Uzağı gör ve yakında yaşa… Bir atasözü üzerinden deneme yazısı gerçekleştirmeden önce şunu söylemekte fayda var. Her milletin kendine göre yaşanmışlığı üzerinden bir atasözünün önsözünden gelecek nesillere söylediği sözlerin tesirinde geleceği yaşadığı, gerçeği her daim edebiyatın ve yaşanılan coğrafyanın içerisinde şekillenmiştir. Ve üzerine düşünme sürecini işletme ve birkaç not almayla başlayan süreç, bir yazıya dönüştü.
Uzağı gör ve yakında yaşa…
Geleceği kestirebilmek her coğrafya da mümkün olabilmiş bir durum değil elbette… Her coğrafyanın kendi içinde söylemleri geleceği kestirebilmek kadar cüretkâr bir ifadeye evrilmiş gözükmemekte… Bir umut ve bir gelecek hayali, beynin katmanlarında yer edinir. Fakat gerçekle örtüştüğü gün realite, başını ayaklarına doğru bakmaya yöneltir. Ve dersin ki sağlam basmayı ya da sağlam yürümeyi şiar edinme ile ilk deprem bölgesi olan beynin falanca yapısında yıkıntıyı yaşarsın. Demek elbette karamsarlığa sürüklemesin. Sadece bir realite bu… Ütopyadan uzak…

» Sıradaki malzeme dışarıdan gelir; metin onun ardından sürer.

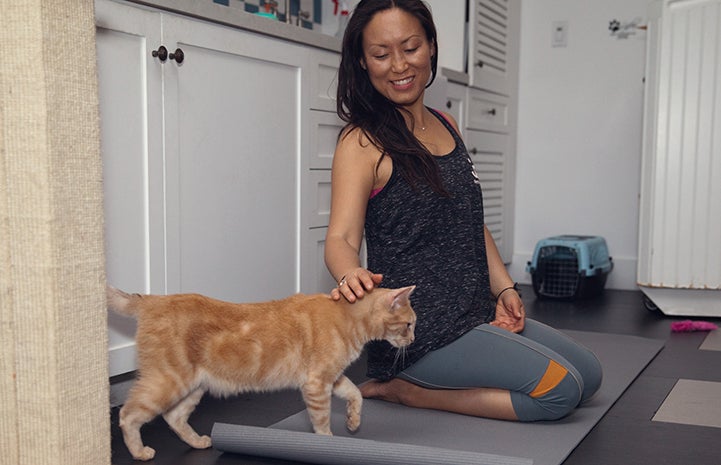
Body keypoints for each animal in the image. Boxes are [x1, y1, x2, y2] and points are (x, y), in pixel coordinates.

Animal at [104, 284, 414, 458]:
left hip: (193, 386)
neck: (347, 316)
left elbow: (356, 395)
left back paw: (199, 442)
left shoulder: (333, 378)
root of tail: (151, 299)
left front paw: (353, 422)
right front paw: (327, 445)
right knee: (128, 415)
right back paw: (139, 452)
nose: (412, 340)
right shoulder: (317, 384)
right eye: (410, 324)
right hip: (168, 380)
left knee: (173, 417)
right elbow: (322, 421)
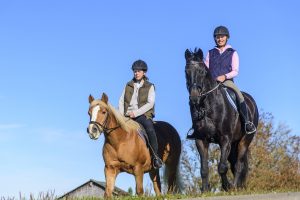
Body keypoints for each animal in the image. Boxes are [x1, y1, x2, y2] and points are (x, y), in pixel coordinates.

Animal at [184, 48, 258, 191]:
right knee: (234, 162)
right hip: (234, 143)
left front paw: (227, 186)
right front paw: (205, 190)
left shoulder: (225, 139)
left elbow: (222, 167)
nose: (194, 98)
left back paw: (235, 187)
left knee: (239, 164)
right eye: (186, 72)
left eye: (202, 71)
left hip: (244, 140)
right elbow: (204, 169)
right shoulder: (200, 140)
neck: (207, 106)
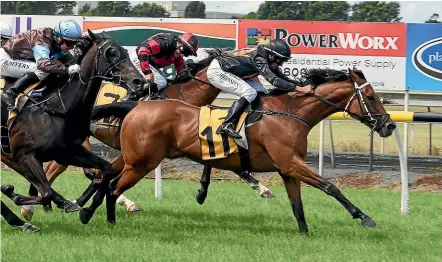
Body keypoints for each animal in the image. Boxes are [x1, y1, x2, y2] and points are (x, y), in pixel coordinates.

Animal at [0, 29, 145, 222]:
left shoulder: (68, 152)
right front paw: (13, 194)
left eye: (126, 52)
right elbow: (46, 192)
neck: (57, 108)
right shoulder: (25, 155)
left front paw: (86, 211)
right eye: (111, 52)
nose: (139, 82)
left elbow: (106, 170)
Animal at [83, 67, 398, 233]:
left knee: (104, 178)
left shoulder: (287, 169)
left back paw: (87, 212)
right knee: (111, 186)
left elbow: (297, 205)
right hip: (142, 163)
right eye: (371, 97)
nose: (390, 126)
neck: (290, 113)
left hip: (132, 158)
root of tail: (137, 105)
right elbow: (330, 186)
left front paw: (304, 232)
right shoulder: (291, 162)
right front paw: (364, 217)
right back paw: (105, 219)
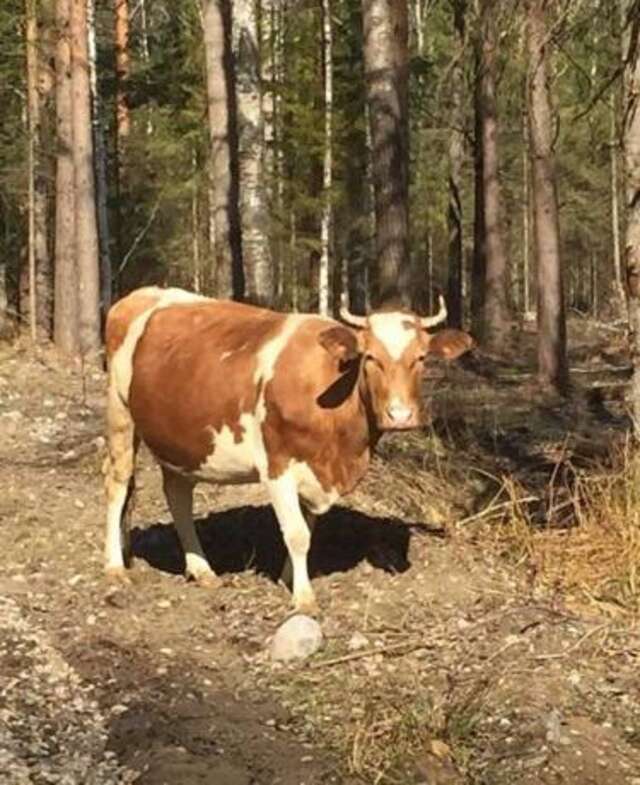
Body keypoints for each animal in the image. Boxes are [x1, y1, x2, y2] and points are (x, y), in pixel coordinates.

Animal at [104, 284, 476, 608]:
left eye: (422, 358)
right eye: (370, 357)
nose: (400, 416)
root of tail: (141, 295)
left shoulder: (315, 469)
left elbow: (307, 529)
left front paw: (288, 579)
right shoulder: (278, 465)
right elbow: (297, 534)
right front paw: (304, 598)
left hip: (181, 441)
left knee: (178, 495)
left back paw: (201, 569)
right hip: (120, 413)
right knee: (117, 484)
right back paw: (114, 567)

Bu atasözünün masumiyeti sonrasında yer edinen bir ifade ile ütopyanın bütün verilerini ortadan kaldırmış gibi gözükmektedir. Ütopya ifadesi ile hayal kavramının yakından uzağa ilişkisi söz konusu elbette burada… Durumu dramatize etmek için, gerçekleşmesi imkânsız olan ile bir imgelemenin ya da düşlemenin gelecekte yani uzakta karşılığı ne kadar olmalı diye sormak gerekecek mi? Şayet gerekecekse uzağı görmek kadar yakında yaşamak, en azından bulunduğun çağın realitesine bilmeme gafletinden uzaklaştıracaktır.
Hayal kurmanın geleceği şekillendirebilme gerçeği, platonik bir yapının varlığıyla iç içe olma durumu realiteden uzak olduğu kadar realitenin de ta kendisi olduğunu söylememekte yanlış olur. Şöyleki her fırsatta dediğim gibi insan yaratılış olarak hayal kurma programına sahip bir canlı… Yani burada realite otomatik olarak kendi içinde bir tasnife tabi oldu. Bir insanın şahsi realitesi ya da doğanın realitesi gibi… Tabi bu artırılabilir.
Burada şunu da diyebilir miyiz?
Yakında yaşamak şimdiden geleceği bir keşfe tabi tutmak, bir geniş görüşlülük meselesi olsa gerek… Tabi burada bilgi dağarcının işlevsel yönü görgünün kendi içinde evrilişi bir sözün saygıya olan mahiyetini zenginleştirecektir. Yoksa sadece söyledi ve bitti kalıbından başka bir anlam ifade etmeyecektir. Bu da mevzunun üstünde durma gerekliliğini bir önceki cümleden uzaklaştıracaktır.
Uzağı görmek için dürbün kullanımının gerekliliği yani bir optik aletin varlığının, insanın kendi yetişmişliği üzerinden yürüyecek olursak, kişisel gelişim elbette önemli demek; kıymet takdirini artıracaktır. Yoksa konu bir talih meselesi olmaktan öteye geçmeyecek gibi gözükmektedir. Ve şanslıydı; ifadesine mazhar olma durumuna nail olunacak olması da haksızlığın ilk bulgusu olacağını bilip üzülmekle sonuçlanacaktır.
Sonuç olarak; yakında yaşamak ve uzağı görmek için var olmakta ayrı bir değer yargısına sahip… İnsanın var olması ve en büyük realitesinin detayları ve bunu alt başlık şeklinde sıralayacak olursak karşımıza yine umutları ve beklentileri bizi karşılayacak gibi durmakta…
Sonuçta dünya baştan sona bir belgesel… İzle ve gör.
Ve başladığımız yere dönelim… O da şu olsa gerek: ”Uzağı gör ve yakında yaşa.”